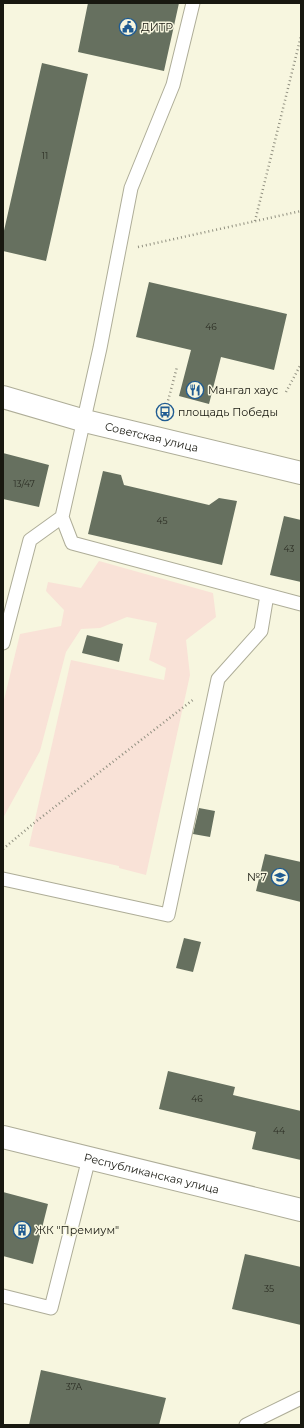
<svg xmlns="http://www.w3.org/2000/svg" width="304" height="1428" font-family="Montserrat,sans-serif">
  <rect width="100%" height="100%" fill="#f7f6df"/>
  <path fill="#f9e2d7" d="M99 561 213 593 216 617 186 640 190 675 146 875 119 868V866L29 846 71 660 164 680 166 668 149 660 157 623 127 617 100 628 81 629 66 652 40 751 3 818V704L20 634 61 626 64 610 46 591 48 582 81 588Z"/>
  <path fill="#66705f" d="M88 3H179L164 71 78 52Z
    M42 63 88 74 46 261 3 251V235Z
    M149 282 287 314 274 370 221 357 209 404 179 396 191 350 136 337Z
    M3 453 49 465 39 507 3 499Z
    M103 471 121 475 124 485 209 505 219 498 237 501 222 565 88 534Z
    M284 516 301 520V582L270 575Z
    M87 635 123 644 119 662 82 653Z
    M199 808 215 811 210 837 193 834Z
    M265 854 301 862V902L256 891Z
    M184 938 201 942 193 972 176 968Z
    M168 1071 235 1087 233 1095 301 1111V1160L252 1149 256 1132 159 1109Z
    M3 1192 48 1204 33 1264 3 1256Z
    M245 1254 301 1267V1325L232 1309Z
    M41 1370 166 1398 159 1425H29Z"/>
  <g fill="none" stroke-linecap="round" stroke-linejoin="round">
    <defs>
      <path id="service" d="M62 517 72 543 301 604
        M3 643 30 540 62 517 100 348 131 188 173 85 193 3
        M3 879 168 915 218 679 261 631 267 595
        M3 1296 51 1308 89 1158
        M246 1425 301 1398"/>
      <g id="minor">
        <path id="s1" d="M3 1137 301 1210"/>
      </g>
      <g id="tertiary">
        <path id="s2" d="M3 397 85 421 301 473"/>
      </g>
    </defs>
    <use href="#service" stroke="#aead98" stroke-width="15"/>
    <use href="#minor" stroke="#aead98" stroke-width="24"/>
    <use href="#tertiary" stroke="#aead98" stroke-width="24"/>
    <path stroke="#919080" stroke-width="2.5" stroke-dasharray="1 3" stroke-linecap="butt" d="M255 221 301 36
      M138 247 301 211
      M286 392 301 364
      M165 412 177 367
      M3 849 34 823 194 699"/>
    <use href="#service" stroke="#fff" stroke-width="13"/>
    <use href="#minor" stroke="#fff" stroke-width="22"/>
    <use href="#tertiary" stroke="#fff" stroke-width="22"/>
  </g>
  <defs>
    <symbol id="civic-ring" viewBox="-11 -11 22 22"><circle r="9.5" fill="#f7f6df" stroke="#1f5b92" stroke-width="1.5"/><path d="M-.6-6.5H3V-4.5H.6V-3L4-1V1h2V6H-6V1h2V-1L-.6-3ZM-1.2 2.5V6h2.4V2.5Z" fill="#1f5b92"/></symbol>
    <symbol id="restaurant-ring" viewBox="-11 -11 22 22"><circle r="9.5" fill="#f7f6df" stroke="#1f5b92" stroke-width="1.5"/><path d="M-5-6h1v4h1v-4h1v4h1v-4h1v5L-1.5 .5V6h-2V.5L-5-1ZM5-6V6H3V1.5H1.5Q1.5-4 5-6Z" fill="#1f5b92"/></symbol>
    <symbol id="bus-ring" viewBox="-11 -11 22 22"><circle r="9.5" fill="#f7f6df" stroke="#1f5b92" stroke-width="1.5"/><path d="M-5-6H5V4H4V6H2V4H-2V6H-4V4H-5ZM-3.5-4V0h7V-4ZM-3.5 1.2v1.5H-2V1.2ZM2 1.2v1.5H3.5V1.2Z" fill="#1f5b92"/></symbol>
    <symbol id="school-ring" viewBox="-11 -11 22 22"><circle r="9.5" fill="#f7f6df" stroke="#1f5b92" stroke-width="1.5"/><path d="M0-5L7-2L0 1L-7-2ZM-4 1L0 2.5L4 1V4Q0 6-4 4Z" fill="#1f5b92"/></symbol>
    <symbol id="building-ring" viewBox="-11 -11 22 22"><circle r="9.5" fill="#f7f6df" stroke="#1f5b92" stroke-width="1.5"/><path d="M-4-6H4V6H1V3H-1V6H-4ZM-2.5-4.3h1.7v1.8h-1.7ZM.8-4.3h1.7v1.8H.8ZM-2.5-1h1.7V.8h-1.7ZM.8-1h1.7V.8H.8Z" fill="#1f5b92"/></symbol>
  </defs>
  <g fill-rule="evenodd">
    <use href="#civic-ring" x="118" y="17" width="20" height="20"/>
    <use href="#restaurant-ring" x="185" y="380" width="20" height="20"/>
    <use href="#bus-ring" x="155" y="402" width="20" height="20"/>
    <use href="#school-ring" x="270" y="867" width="20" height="20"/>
    <use href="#building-ring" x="12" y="1220" width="20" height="20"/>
  </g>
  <g text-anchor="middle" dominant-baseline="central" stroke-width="3" stroke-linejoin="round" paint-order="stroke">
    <g font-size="9" fill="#2c2e24">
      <text x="45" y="155">11</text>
      <text x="211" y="326">46</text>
      <text x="24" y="483">13/47</text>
      <text x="162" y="520">45</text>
      <text x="289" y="548">43</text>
      <text x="197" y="1098">46</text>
      <text x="279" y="1130">44</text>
      <text x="269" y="1288">35</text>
      <text x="74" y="1386">37А</text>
    </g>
    <g font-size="11" fill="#181810" stroke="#f7f6df" text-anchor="start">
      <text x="141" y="27">ДИТР</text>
      <text x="208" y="390">Мангал хаус</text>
      <text x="178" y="412">площадь Победы</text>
      <text x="267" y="877" text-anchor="end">№7</text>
      <text x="35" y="1230">ЖК "Премиум"</text>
    </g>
    <g font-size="11" fill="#181810" stroke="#f7f6df">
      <text stroke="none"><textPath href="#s2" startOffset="154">Советская улица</textPath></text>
      <text stroke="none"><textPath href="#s1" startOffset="153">Республиканская улица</textPath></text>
    </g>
  </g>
  <rect width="304" height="1428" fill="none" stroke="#181810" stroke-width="8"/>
</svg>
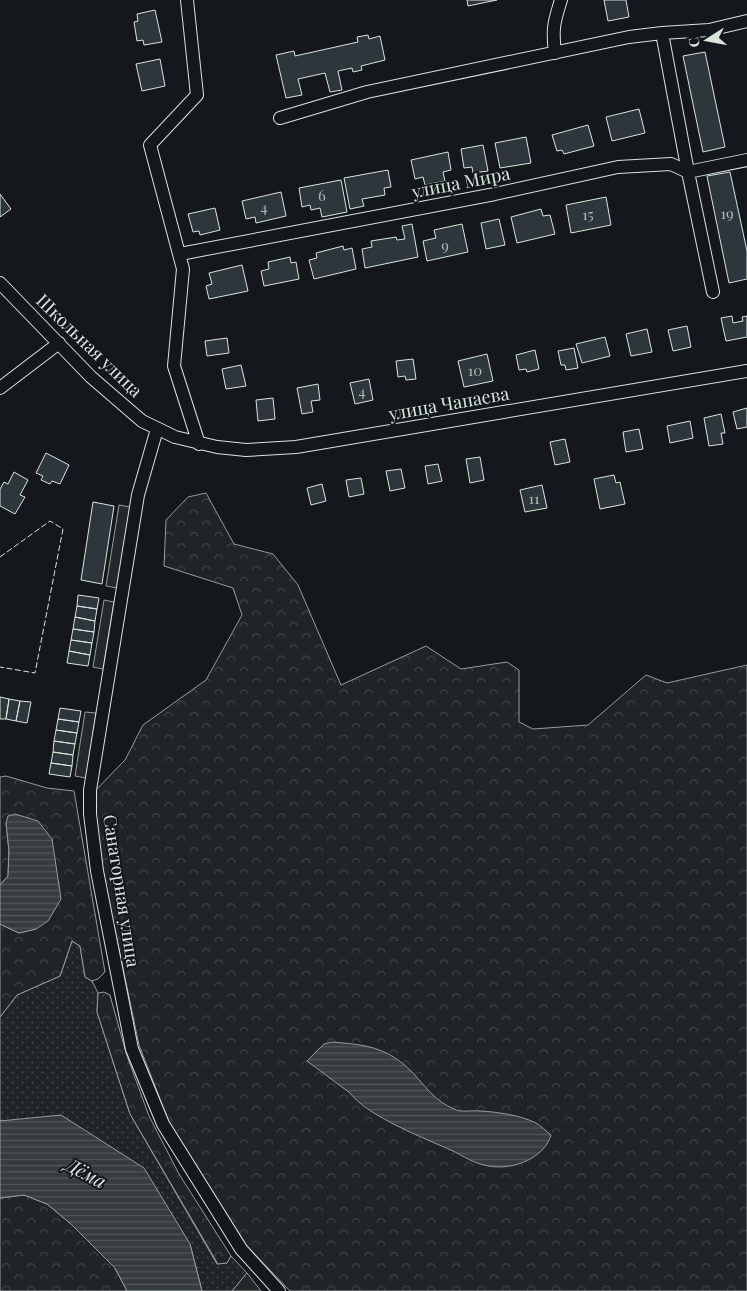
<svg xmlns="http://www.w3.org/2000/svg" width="747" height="1291" font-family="'Playfair Display',serif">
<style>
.grass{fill:url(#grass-dots);stroke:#939e99}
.forest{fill:url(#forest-crowns);stroke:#939e99}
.parking{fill:#24282b;stroke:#939e99}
.water{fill:url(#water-rules);stroke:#939e99}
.building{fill:#2c363c;stroke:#d8e6dc}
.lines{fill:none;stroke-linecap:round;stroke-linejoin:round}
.minor-casing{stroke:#d8e6dc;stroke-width:14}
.minor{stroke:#14181c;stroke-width:12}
.fence{stroke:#d8e6dc;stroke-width:1;stroke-dasharray:6 2.5;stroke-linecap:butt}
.labels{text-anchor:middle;stroke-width:4;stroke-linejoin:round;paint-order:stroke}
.number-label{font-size:15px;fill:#adbab4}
.street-label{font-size:18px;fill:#d8e6dc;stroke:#14181c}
.water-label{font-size:19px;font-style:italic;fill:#d8e6dc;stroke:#14181c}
</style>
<defs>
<pattern id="grass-dots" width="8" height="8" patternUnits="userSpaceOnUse" patternTransform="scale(1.25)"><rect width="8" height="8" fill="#202428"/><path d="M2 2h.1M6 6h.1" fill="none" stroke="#404447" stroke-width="1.8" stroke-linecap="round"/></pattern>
<pattern id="forest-crowns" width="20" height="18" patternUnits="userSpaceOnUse" patternTransform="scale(1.25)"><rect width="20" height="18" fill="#202428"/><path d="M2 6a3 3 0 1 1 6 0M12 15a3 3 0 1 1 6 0" fill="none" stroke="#404447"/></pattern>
<pattern id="water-rules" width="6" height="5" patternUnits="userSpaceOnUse" patternTransform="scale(1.25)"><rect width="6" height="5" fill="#363b3e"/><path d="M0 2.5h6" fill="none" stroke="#525759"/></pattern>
</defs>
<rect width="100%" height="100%" fill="#14181c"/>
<path class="grass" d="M72 941 80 946 85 977 92 981 98 993 97 1012 130 1114 217 1264 227 1263 231 1256 247 1273 232 1291H202L190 1244 2 1120 0 1121V1017L17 995 60 976Z"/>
<path class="forest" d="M206 493 234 544 273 554 298 585 341 685 426 646 461 669 507 662 519 670V722L533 729 588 725 646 675 667 683 747 665V1291H290L247 1246 169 1122 139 1045 103 872 92 794 125 760 143 725 206 680 242 615 233 588 164 566 166 520 188 497Z
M6 776 47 788 74 791 105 972 98 979 92 981 85 977 80 946 72 941 60 976 17 995 0 1017V924L19 933 36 929 6 823 9 851 8 876 0 885V777Z
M104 992 110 995 126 1053 149 1116 179 1174 231 1256 227 1263 218 1264 130 1114 97 1012 98 993Z
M24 1195 47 1204 71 1224 115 1268 127 1291H0V1198Z"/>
<path class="parking" d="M119 505 130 507 117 588 106 586Z
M104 600 114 602 103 669 93 667Z
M85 712 96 713 86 778 75 776Z
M247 1273 261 1291H232Z"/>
<path class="water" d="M15 814 38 821 52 839 61 899 48 921 36 929 19 933 0 924V885L8 876 9 851 6 823 8 816Z
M332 1042C365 1045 386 1046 412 1072 425 1086 435 1101 454 1109 461 1113 472 1110 480 1111 497 1112 520 1115 536 1123 541 1126 546 1131 551 1135 544 1160 508 1172 484 1165 474 1163 463 1156 453 1151 426 1139 367 1116 350 1093L307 1061 324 1044Z
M61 1115 144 1168 190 1244 202 1291H127L115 1268 71 1224 47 1204 24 1195 0 1198V1121Z"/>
<path class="building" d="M467 0H497L468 6Z
M604 0H626L629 17 608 21Z
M155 10 162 42 144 45 143 40 137 41 134 22 138 21 137 14Z
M368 35 369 39 380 36 385 60 361 66 362 70 353 72 352 68 338 71 342 90 330 92 325 73 298 79 302 95 286 98 276 55 294 51 295 56 358 42 357 37Z
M705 52 725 147 703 152 683 56Z
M160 59 165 86 142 91 136 64Z
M639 109 645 133 612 141 606 117Z
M588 125 594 146 564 154 562 150 557 151 552 135Z
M526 137 531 163 500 168 495 143Z
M483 145 488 171 473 173 472 167 464 168 461 149Z
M448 152 451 170 443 172 445 181 425 185 423 177 415 179 411 160Z
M388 170 391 187 384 188 385 195 362 199 364 206 350 209 344 178Z
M730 172 747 251V279L729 283 707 176Z
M341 180 347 212 322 217 320 208 311 210 310 205 302 207 299 188Z
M281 192 286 216 256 223 255 217 246 219 242 201Z
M0 194 11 209 0 217Z
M606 197 611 225 571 233 566 205Z
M215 208 220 230 200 235 199 231 193 232 188 214Z
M541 209 543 216 550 215 555 234 517 243 511 217Z
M499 219 505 245 486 249 481 223Z
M412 224 418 257 365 268 362 249 372 247 371 241 396 237 397 240 405 239 402 226Z
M462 224 468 252 427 261 423 241 436 238 434 230Z
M343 246 344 250 352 248 356 269 314 279 309 260 317 258 316 253Z
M290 257 291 263 296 262 299 279 264 286 261 271 269 269 268 262Z
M242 265 248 291 209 299 206 286 212 284 209 273Z
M732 316 733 323 743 321 742 317 747 316V337L726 341 721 318Z
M687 326 691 347 673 351 668 330Z
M647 329 652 352 631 356 626 334Z
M605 337 610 356 582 363 576 344Z
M227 338 229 353 207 356 205 341Z
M574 348 578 368 566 370 565 365H561L558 351Z
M535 350 539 369 527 372 526 369 519 370 516 355Z
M487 354 493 381 464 387 458 361Z
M413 359 416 379 406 380 405 376 398 377 396 361Z
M241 365 246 386 226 389 222 369Z
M369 379 373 400 355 404 350 383Z
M318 384 320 400 311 401 313 412 302 414 297 388Z
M273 398 275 419 258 421 256 400Z
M747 408V427L737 429 733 412Z
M721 414 725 433H721L723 444 709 446 704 418Z
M690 421 693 438 670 443 667 426Z
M639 429 643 449 626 452 623 432Z
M565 439 570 462 555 465 550 442Z
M46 453 69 465 60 484 52 481 50 484 41 480 43 476 36 473Z
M480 457 484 480 470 483 466 459Z
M438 464 442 481 428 484 425 466Z
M401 469 405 488 390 491 386 471Z
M14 472 28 480 20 495 25 497 15 514 0 506V489L4 482 8 484Z
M614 475 616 483 620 482 625 504 600 509 594 479Z
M361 478 364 494 349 497 346 480Z
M322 484 326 501 311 505 307 488Z
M542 485 547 508 525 512 520 490Z
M93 502 114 506 102 584 81 580Z
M78 595 99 598 97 609 77 606Z
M77 606 97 609 95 621 75 617Z
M75 617 95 621 94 632 73 629Z
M73 629 94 632 92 643 71 640Z
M71 640 92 643 90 655 69 651Z
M69 651 90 655 88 666 67 663Z
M0 697 9 699 6 719H0Z
M9 699 20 701 16 721 6 719Z
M20 701 31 702 27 723 16 721Z
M60 708 81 711 79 722 58 719Z
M58 719 79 722 77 733 56 730Z
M56 730 77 733 75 744 54 741Z
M54 741 75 744 73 755 53 752Z
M53 752 73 755 72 766 51 763Z
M51 763 72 766 70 777 49 774Z"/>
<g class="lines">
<defs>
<path id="minor" d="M187 0 197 95 150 145 183 269 174 366 199 444
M662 33 688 172 713 292
M555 53C552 29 554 22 561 0
M280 118 367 92 629 37 662 33 709 30 747 21
M180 254 495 194 618 167 671 164 688 172 747 160
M0 283 91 377 142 421 175 437 217 447 246 450 296 447 747 371
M0 388 59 343
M157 429 138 495 90 790V814L97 871 132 1049 163 1124 241 1249 279 1291"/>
</defs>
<use href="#minor" class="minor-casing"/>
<use href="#minor" class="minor"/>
<path class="fence" d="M0 557 50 521 63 529 35 673 0 667"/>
</g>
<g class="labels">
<g class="number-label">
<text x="322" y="201">6</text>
<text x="264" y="213">4</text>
<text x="727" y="219">19</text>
<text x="588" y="220">15</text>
<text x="445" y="251">9</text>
<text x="475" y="376">10</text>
<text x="362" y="397">4</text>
<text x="534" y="504">11</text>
</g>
<g class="street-label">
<text transform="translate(461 183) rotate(-11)" y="6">улица Мира</text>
<text transform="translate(89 346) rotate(44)" y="6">Школьная улица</text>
<text transform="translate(449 404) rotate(-10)" y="6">улица Чапаева</text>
<text transform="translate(121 891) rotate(81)" y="6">Санаторная улица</text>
</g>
<g class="water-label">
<text transform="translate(86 1173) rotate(28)" y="7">Дёма</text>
</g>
</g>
<g transform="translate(707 40) rotate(259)" stroke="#14181c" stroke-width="4" paint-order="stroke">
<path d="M0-4L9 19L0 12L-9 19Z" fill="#d8e6dc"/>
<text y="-8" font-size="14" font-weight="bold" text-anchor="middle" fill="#d8e6dc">С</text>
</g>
</svg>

========

Look through the material and copy each line that has "labels".

.labels{text-anchor:middle;stroke-width:4;stroke-linejoin:round;paint-order:stroke}
<g class="labels">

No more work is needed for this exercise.